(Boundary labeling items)
/---
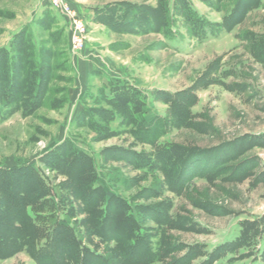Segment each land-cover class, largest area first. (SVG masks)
<instances>
[{
    "label": "rangeland",
    "instance_id": "obj_1",
    "mask_svg": "<svg viewBox=\"0 0 264 264\" xmlns=\"http://www.w3.org/2000/svg\"><path fill=\"white\" fill-rule=\"evenodd\" d=\"M61 1L0 0V171L34 191L0 264L63 229L88 264H264V0Z\"/></svg>",
    "mask_w": 264,
    "mask_h": 264
},
{
    "label": "trees",
    "instance_id": "obj_2",
    "mask_svg": "<svg viewBox=\"0 0 264 264\" xmlns=\"http://www.w3.org/2000/svg\"><path fill=\"white\" fill-rule=\"evenodd\" d=\"M24 63L25 62H23V64ZM20 74L22 78L25 77L29 80V75L24 76L22 75V72ZM35 74L36 72L32 74V78L35 76ZM6 90H8L9 95L18 92V89L16 88L14 90H12L11 88H8ZM0 92L3 94L2 90H0ZM4 95L7 96V93ZM4 95L2 96V99H4ZM15 97L16 94L14 97L11 96V99L19 100L18 97ZM4 102L5 105L12 104L11 101ZM15 102H17V100ZM1 115L2 114H0V120L4 117V115ZM69 168L70 167L68 166V169ZM12 171L15 174H29V172L26 170L15 172L14 169H9L0 171V252H5L6 249H10L13 247L15 249L18 248L19 244L17 242L27 236L28 230L30 228V220L26 208L32 202L29 196L34 191H31L26 186H19L18 184V186H16V182L14 181V179H12L10 182ZM38 191H36L37 195ZM98 192L99 191L97 189L93 190V195H96L95 197H97ZM38 196V199H41L43 194L41 193ZM15 222L18 223V227L15 225ZM51 244L52 248H54L56 252H48L50 248L47 247L48 250L46 252L44 251L45 253L41 255L40 259L35 258L36 261L39 262V264H73L74 262L88 264L93 262L96 258H98V260L100 259V257H96L91 254H87L84 258L82 257L81 259L76 256L73 257V254L75 252H79L78 244L76 241H74L68 230L65 229L59 232L57 237L51 240Z\"/></svg>",
    "mask_w": 264,
    "mask_h": 264
},
{
    "label": "built area",
    "instance_id": "obj_3",
    "mask_svg": "<svg viewBox=\"0 0 264 264\" xmlns=\"http://www.w3.org/2000/svg\"><path fill=\"white\" fill-rule=\"evenodd\" d=\"M54 7H57L59 9V12L62 15L68 16L71 20H73L72 15H70L69 11H67V8L65 7V5L62 3L61 0H48ZM74 23V20L72 21ZM77 28L78 30L76 31V33L74 32V36H75V41L78 44H81V40H80V36L81 33L83 32V27L80 24H77Z\"/></svg>",
    "mask_w": 264,
    "mask_h": 264
}]
</instances>
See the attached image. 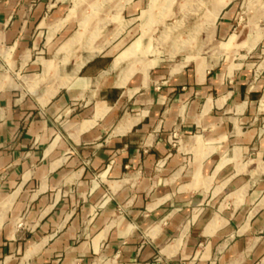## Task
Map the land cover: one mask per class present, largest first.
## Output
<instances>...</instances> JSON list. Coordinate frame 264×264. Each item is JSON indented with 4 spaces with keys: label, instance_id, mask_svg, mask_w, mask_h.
<instances>
[{
    "label": "crops",
    "instance_id": "crops-1",
    "mask_svg": "<svg viewBox=\"0 0 264 264\" xmlns=\"http://www.w3.org/2000/svg\"><path fill=\"white\" fill-rule=\"evenodd\" d=\"M75 20L0 0V264H264V60L122 69Z\"/></svg>",
    "mask_w": 264,
    "mask_h": 264
},
{
    "label": "rangeland",
    "instance_id": "rangeland-1",
    "mask_svg": "<svg viewBox=\"0 0 264 264\" xmlns=\"http://www.w3.org/2000/svg\"><path fill=\"white\" fill-rule=\"evenodd\" d=\"M63 6L75 16V29L80 20L94 42L119 45L114 58L139 42L140 58L138 51L122 69L132 63L135 70L185 64L187 59L193 65L219 58L225 66L240 58L244 65L259 66L264 60V0H63ZM222 22L230 27L225 34L220 32ZM232 36L235 41L226 45ZM238 44L248 48H236Z\"/></svg>",
    "mask_w": 264,
    "mask_h": 264
},
{
    "label": "bare ground",
    "instance_id": "bare-ground-1",
    "mask_svg": "<svg viewBox=\"0 0 264 264\" xmlns=\"http://www.w3.org/2000/svg\"><path fill=\"white\" fill-rule=\"evenodd\" d=\"M227 3H228V1L220 5V7H219V9H218V11H217V15L220 13L221 9H222ZM227 5H228V4H227ZM85 24H86V23H85ZM85 24H84V25H85ZM84 25H82L80 31L74 36V38L72 39L70 45L75 46V45H78V44L82 43V41L84 40V37H85V31H84V28H85V27H84ZM95 36H96V35H95ZM139 46H140L139 42L134 43V44L132 45V47L129 49V52H127V53L125 52L123 55H121L120 57H118V60H117V61L120 60V62H122V61L130 60V59L132 58V56H135V54L139 51V49H138ZM198 68H199V70H200L201 73L205 71V67H204L203 64H199V65H198ZM46 70H47V69H46Z\"/></svg>",
    "mask_w": 264,
    "mask_h": 264
}]
</instances>
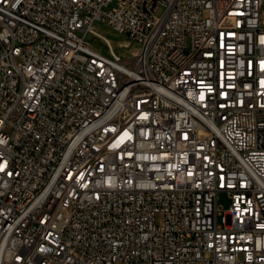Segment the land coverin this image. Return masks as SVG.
Instances as JSON below:
<instances>
[{
    "label": "built area",
    "instance_id": "built-area-1",
    "mask_svg": "<svg viewBox=\"0 0 264 264\" xmlns=\"http://www.w3.org/2000/svg\"><path fill=\"white\" fill-rule=\"evenodd\" d=\"M263 3L0 0V264H264Z\"/></svg>",
    "mask_w": 264,
    "mask_h": 264
},
{
    "label": "rangeland",
    "instance_id": "rangeland-1",
    "mask_svg": "<svg viewBox=\"0 0 264 264\" xmlns=\"http://www.w3.org/2000/svg\"><path fill=\"white\" fill-rule=\"evenodd\" d=\"M262 19L264 20V3L262 8ZM95 29L102 35L106 36L111 41L114 51L123 57L129 56L131 52L137 49V46L126 36L113 32L106 24L96 23ZM88 39L96 49L102 51L105 54L109 53L107 46L105 44L103 45L101 40L93 36L89 37ZM122 46H127L129 49L123 48ZM218 205L221 207L222 212L229 209L231 201L226 193L219 194Z\"/></svg>",
    "mask_w": 264,
    "mask_h": 264
},
{
    "label": "bare ground",
    "instance_id": "bare-ground-1",
    "mask_svg": "<svg viewBox=\"0 0 264 264\" xmlns=\"http://www.w3.org/2000/svg\"><path fill=\"white\" fill-rule=\"evenodd\" d=\"M122 47L124 48V47H127V46H122Z\"/></svg>",
    "mask_w": 264,
    "mask_h": 264
}]
</instances>
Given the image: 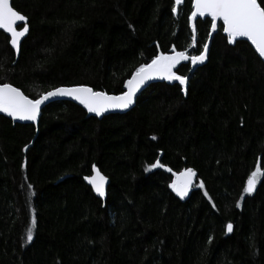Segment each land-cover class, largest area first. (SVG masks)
Segmentation results:
<instances>
[{"label": "trees", "instance_id": "1", "mask_svg": "<svg viewBox=\"0 0 264 264\" xmlns=\"http://www.w3.org/2000/svg\"><path fill=\"white\" fill-rule=\"evenodd\" d=\"M11 1L30 32L18 59L0 32V83L34 99L79 84L120 94L160 52L199 54L211 29L196 22L194 47L192 0L177 14L175 0ZM157 160L166 167L145 170ZM93 164L110 179L105 202L84 180ZM186 168L197 181L182 200L169 185ZM0 264H264V62L253 47L228 43L220 23L187 96L151 84L124 114L55 101L38 128L0 114Z\"/></svg>", "mask_w": 264, "mask_h": 264}, {"label": "snow or ice", "instance_id": "2", "mask_svg": "<svg viewBox=\"0 0 264 264\" xmlns=\"http://www.w3.org/2000/svg\"><path fill=\"white\" fill-rule=\"evenodd\" d=\"M176 5L181 4V0H175ZM192 12L188 16L191 23L193 18L205 17L211 18L212 29L217 28V22H223V32L227 35L228 43H233L237 38L245 37L251 42L261 58H264V0H192ZM173 14L177 13V8H172ZM27 18L21 12L14 9L9 0H0V28L6 30L11 35L10 44L18 48L20 39L28 32ZM17 22H25L24 26L17 30ZM193 39H195V29L193 28ZM191 47V45H190ZM206 50L207 44L203 45ZM190 60L193 65L205 60V51L199 52V55L189 56L187 51H176L172 49V54L160 53L155 55L150 63L141 64L132 73L131 78L124 82L127 91L119 95H108L105 92L93 91L92 88L84 84L71 87H57L52 91L42 94L38 99H29L17 87L9 83H0V112L6 113L13 118L20 120L35 121L40 111L41 105L55 96H69L78 100L89 112L100 115L107 109H126L133 103V96L137 89L151 77L161 76L168 81H176L184 90L187 77L179 75L173 69L181 61ZM155 139V137H153ZM27 147V145L25 146ZM164 168L163 164L157 160L148 165L149 168ZM169 172L172 170L167 169ZM92 175L84 179L91 184L92 188L99 196L105 194L104 185L106 177L103 176L97 167L92 165ZM261 174L259 165L248 176L244 193L251 194L254 190L258 175ZM196 173L192 168H186L179 173H173L175 177L169 185L176 193L183 197L187 194L189 188L193 185V178ZM31 188V185H28ZM200 187H204L203 183ZM207 196V192H205ZM236 207H240V201H236ZM35 225V219L32 221ZM233 225H226L227 231H232ZM33 239L32 227L27 230V240Z\"/></svg>", "mask_w": 264, "mask_h": 264}, {"label": "water", "instance_id": "3", "mask_svg": "<svg viewBox=\"0 0 264 264\" xmlns=\"http://www.w3.org/2000/svg\"><path fill=\"white\" fill-rule=\"evenodd\" d=\"M9 3H10V5L12 6V1H11V0H9ZM183 3H184V0H181V4H183ZM181 4H180V5H181ZM12 7H13V6H12ZM175 7L177 8V11H178L179 5H175ZM13 8H14V7H13ZM14 9H15V8H14ZM21 14H22V13H21ZM176 14H177V13H176ZM23 15H24V14H23ZM26 18H27V17H26ZM207 18L211 19V18L208 17L207 15H206L205 17H199V16H198V17H196V18H193L192 22L190 23V27H191L192 32H193V28L195 29V39H194V44H193L194 47H195L196 36H197L196 22H197L199 19H201V20H205V19H207ZM26 22H27V24H28V28H29V30H28V32L26 33V35L20 39V42H19L18 48L14 49V48L11 46V44H10V46L12 47V49L14 50V52H15V54H16V59H18V57H19V55H20V52H21V46H22V43H23L24 39L28 36V34H29V32H30V26H29L28 18H27ZM24 23H25V22H17L16 25H15V27L17 28V30H19L20 28H22V27L24 26ZM220 23H222V25H223V22L218 20V22H217V28H216V29H212V27H211V29H210L209 38H208V41H207V43H206V44L208 45V48H207L206 50L204 49V51H205V60H204L203 62H199V63L193 65V64L191 63L190 60H188V61H181V62L176 66V68L173 69L174 71L177 72V74H179V73H178V69H179V67H180L182 64H189V65H190V71H189V73L186 75V77H187L186 84H185V86H184V90L182 91V93H183L185 96H187V93H188V87H189V81H190V78H191V76L193 75V73H194L199 67L203 66L204 64H206V63L208 62V59H209V53H210V48H211V45H212V42H213V39H214L215 35L219 32V26H220ZM0 32L5 33V34L9 37V39H11V35H10V33H8L6 30L0 28ZM223 34L227 37V35H226L224 32H223ZM238 40H245V41H247V42L251 45V42L248 41L247 38H245V37L237 38L232 44L236 43ZM251 46H252V45H251ZM252 47H253V49L255 50L254 46H252ZM176 51H179V50H176ZM186 51H187V55H189V56H193V54H191L190 50H186ZM255 52L258 54V52H257L256 50H255ZM160 53H163V52H160ZM160 53H159V54H160ZM166 53H168V54H172V49H171L169 52H166ZM197 55H199V54H197ZM258 56H259V54H258ZM259 57H260V56H259ZM260 58H261V57H260ZM261 59H262L263 62H264V58H261ZM150 62H151V61H150ZM150 62H149V63H150ZM179 75H181V74H179ZM130 78H131V77H130ZM130 78H129V79H130ZM127 80H128V79H127ZM157 83H167V84H178V85H179L178 82H176V81H168V80L164 79V78L161 77V76H154V77H151L150 79L146 80V81L144 82V84H142V85L137 89L136 93H135L134 96H133V103H132L131 105H129L128 108H126V109H107V110H105L104 112H102L99 116L96 115V114L93 113V112H89V111H88V110H87L82 104H80V102H79L78 100H75L73 97H69V96H55V97L50 98L48 101H45V102L41 105L40 111H39V113H38V115H37V119H36L35 121H30V120H20L19 118H13V117H11V116H9L8 114L3 113V112H0V114L3 115V116H6V117H8V118H10L14 123H21V124H34V125L38 128V124H39V121H40V117H41V114H42V110H43L47 105H49L50 103L55 102V101H71V102H73V103L79 105L80 107H82V108L87 112V115H88V116H94V117H97V118H99V119H102L104 116H107V115H110V114H117V113H118V114H124V113H127L128 111L132 110V109L135 107V105H136V102H137V98H138V96L144 91V89H146L147 87H149L151 84H157ZM9 84H10V83H9ZM11 85H12L13 87H16V86H14L13 84H11ZM72 86H75V85H72ZM87 86H88V85H87ZM59 87H71V86H59ZM88 87L92 88L93 91H101V92H105V93H107L108 95H119V94H114V93H108V92L103 91V90H95V89H94L93 87H91V86H88ZM17 88H18V87H17ZM56 88H57V87H56ZM19 89H20V88H19ZM53 89H55V88H53ZM53 89H51V90H49V91H52ZM20 90H21V89H20ZM124 91H127L126 87H124ZM21 92H22L24 95H26L22 90H21ZM26 96H27L29 99H34V98H31V97L28 96V95H26ZM38 98H39V97H38ZM38 98H37V99H38ZM95 166H96V165H95ZM96 167H97V166H96ZM97 169L100 171V173H101L103 176L106 177V182H105V185H104V191H105V194H104L103 197L99 196V194L96 193V192L94 191V189L92 188L91 184L88 183V181H86L85 179H84V180H85V182H86V183L92 188L94 194H95L98 198L102 199L103 202H105L106 199H107V192H108V186H109V184H110V179H109L106 175H104V174L101 172V170L99 169V167H97ZM92 174H93V173H92ZM90 176H91V175H90ZM196 181H197V178H196V175H195V177L193 178V185L189 188V190H188V192H187V194H186L185 196L181 197V196H179V195L176 193V191H174L175 195H176L179 199H182V200L188 198V197L190 196V193H191L192 189L194 188V186H195V184H196ZM255 187H256V186H255ZM254 189H255V188H254ZM232 232H233V229H232V231H230V232L227 231L228 235H230Z\"/></svg>", "mask_w": 264, "mask_h": 264}]
</instances>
\---
## Exercise aim
Please count the lines above that contain the string "JSON" and reply with only the number.

## Written answer
2